I have had the pleasure of meeting Mr. Norris on several occasions. He is one of the nicest people I have ever met.  He was very complementary of Mr. Parker even indicating that they used to car pool to different tournaments when they were both starting out.


----------



## Doc

Kenpoist said:


> I have had the pleasure of meeting Mr. Norris on several occasions. He is one of the nicest people I have ever met.  He was very complementary of Mr. Parker even indicating that they used to car pool to different tournaments when they were both starting out.



You probably misunderstood Chuck. Ed Parker was about a decade older, and started out in the arts much earlier in life than Chuck. Chuck began competing in Parkers first IKC Tournament in 1964 when Parker was already a well established icon and businessman. Parker was always a humble giving person, and giving someone a ride to a tournament was standard in those days. Everybody carpooled because tournaments were never close by. Chuck is one of the nicest guys around. He's been the same person since day 1, and success hasn't changed him at all.


----------



## SL4Drew

Doc said:


> You probably misunderstood Chuck. Ed Parker was about a decade older, and started out in the arts much earlier in life than Chuck. Chuck began competing in Parkers first IKC Tournament in 1964 when Parker was already a well established icon and businessman. Parker was always a humble giving person, and giving someone a ride to a tournament was standard in those days. Everybody carpooled because tournaments were never close by. Chuck is one of the nicest guys around. He's been the same person since day 1, and success hasn't changed him at all.


 
Yeah, but Huckabee???


----------



## Doc

SL4Drew said:


> Yeah, but Huckabee???



I said he was nice, not politically astute. Hillary lost and that's all that matters.


----------



## Ray

Doc said:


> I said he was nice, not politically astute. Hillary lost and that's all that matters.
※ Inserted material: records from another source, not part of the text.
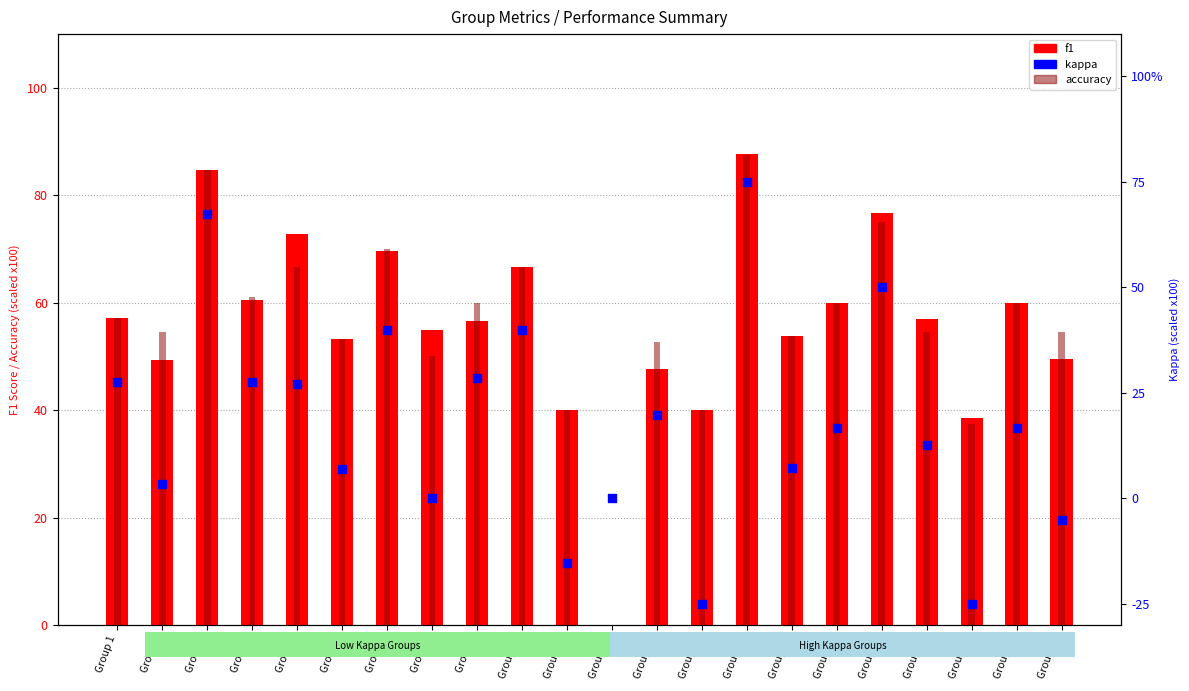

Which series contains the lowest Y value?

kappa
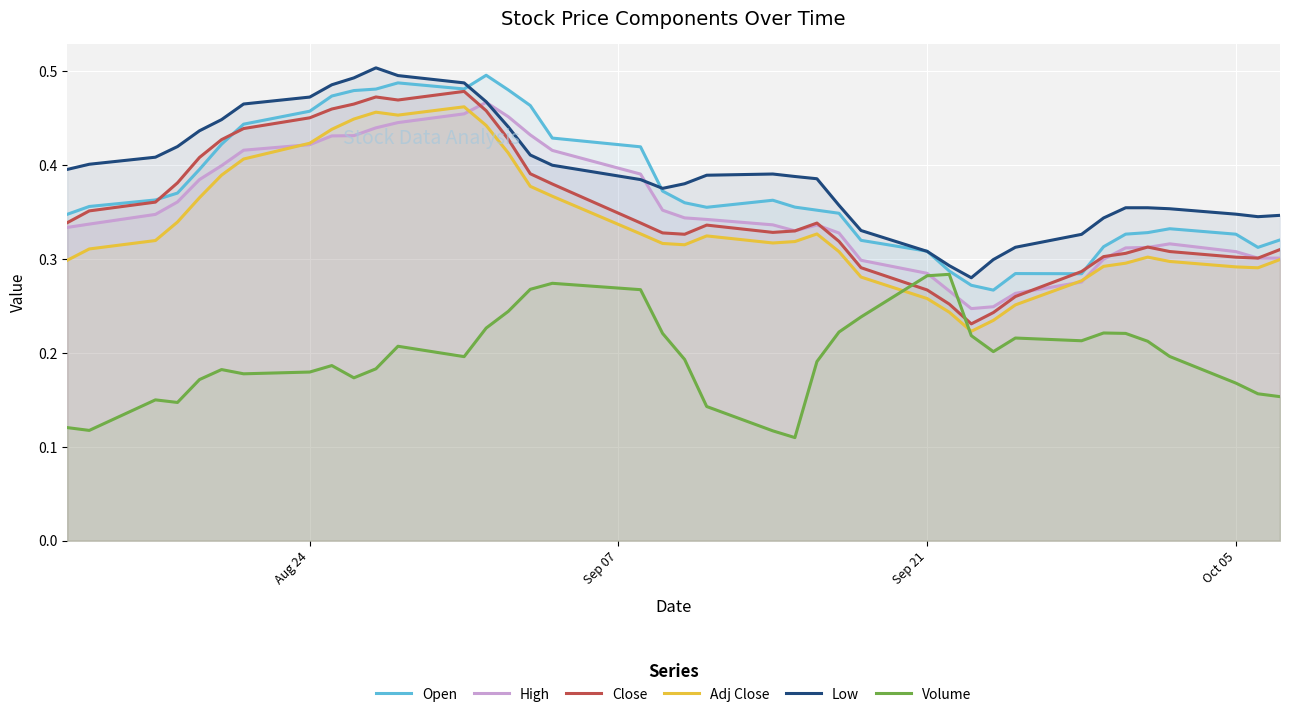

After their last crossing, which series has the higher values: Adj Close or Volume?

Adj Close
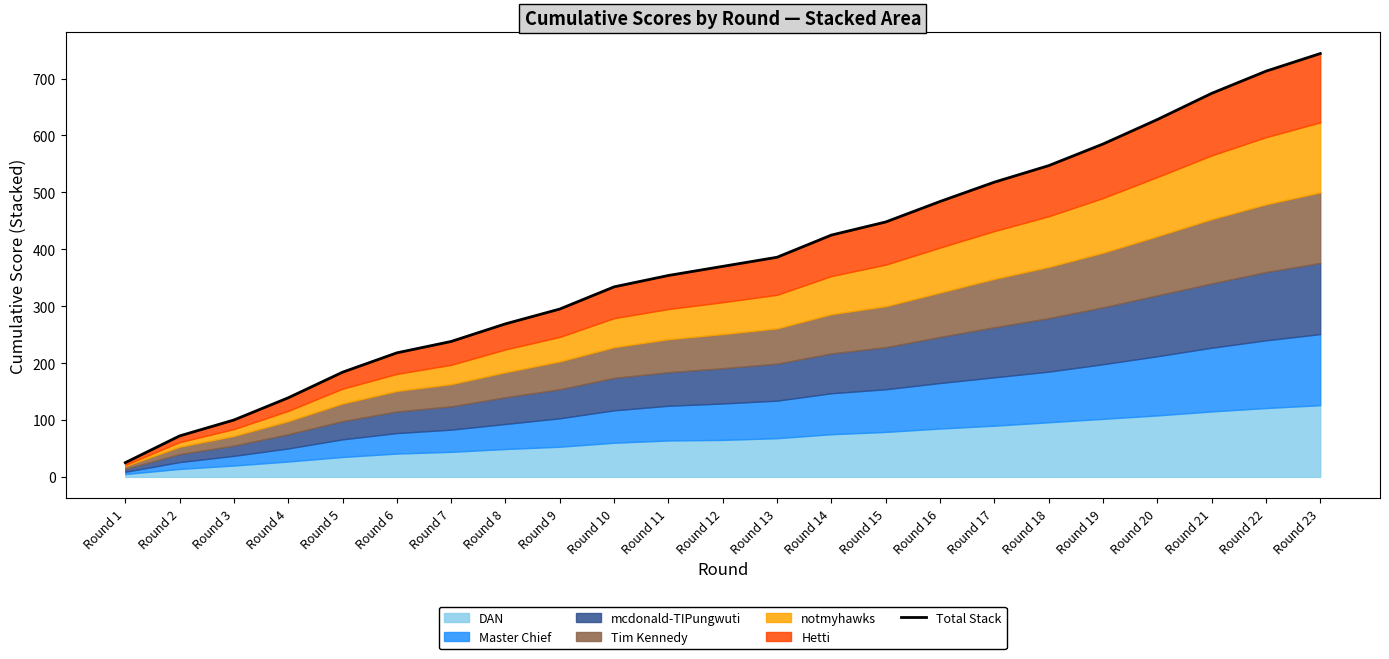

At which category does the chart reach its peak across all series?

Round 23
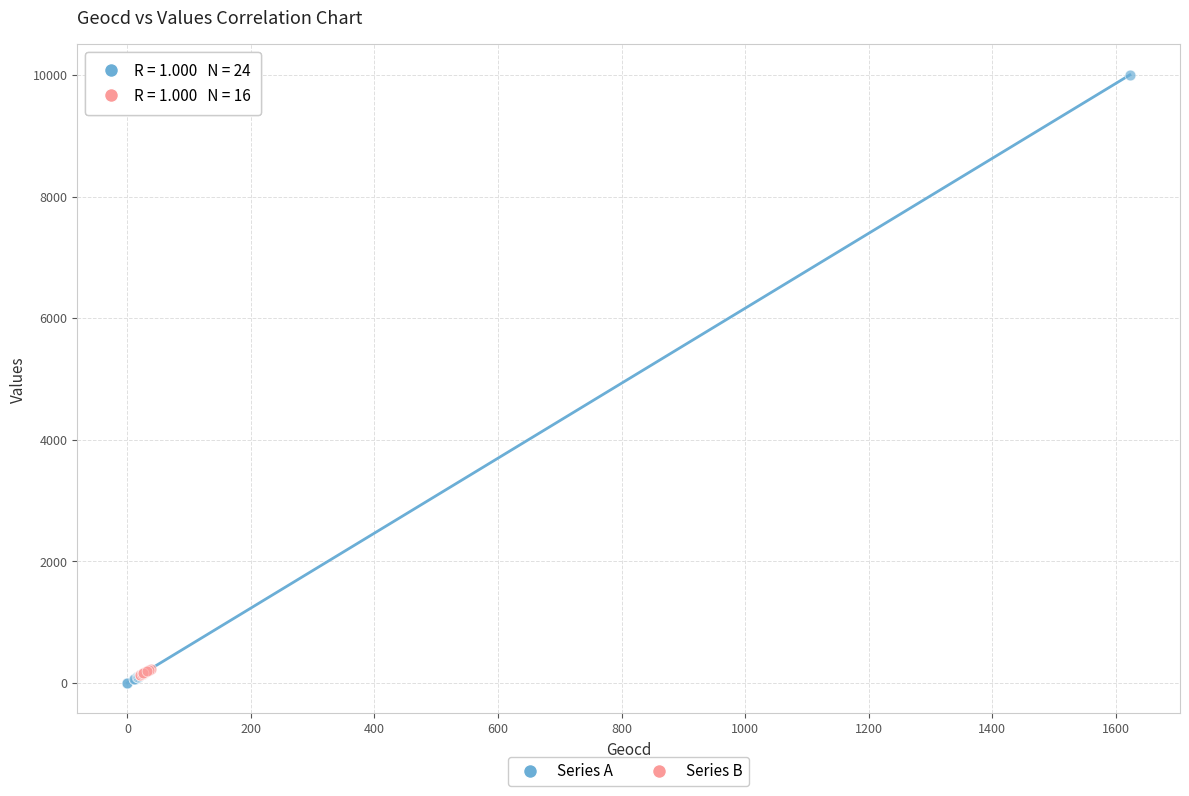

Which series contains the highest Y value?

Series A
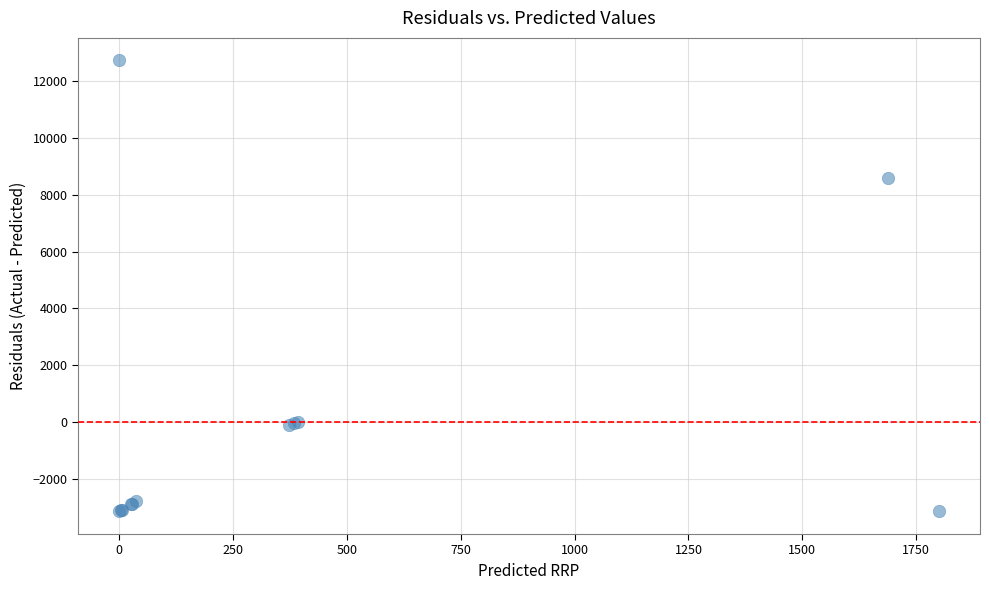

What Y value in the scatter plot is closest to 4786?

8595.0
Sir, the more you post, the more I like it.


----------



## ChadWarner

Doc said:


> I said he was nice, not politically astute. Hillary lost and that's all that matters.


 
Hukleberry?!  Hukleberry?! whyyyyyy?  He's not nice- he's creepy.:lfao:  Deliverence creepy.:lfao:


----------



## Doc

ChadWarner said:


> Hukleberry?!  Hukleberry?! whyyyyyy?  He's not nice- he's creepy.:lfao:  Deliverence creepy.:lfao:



"I'll be your huckleberry!" - John "Doc" Holiday


----------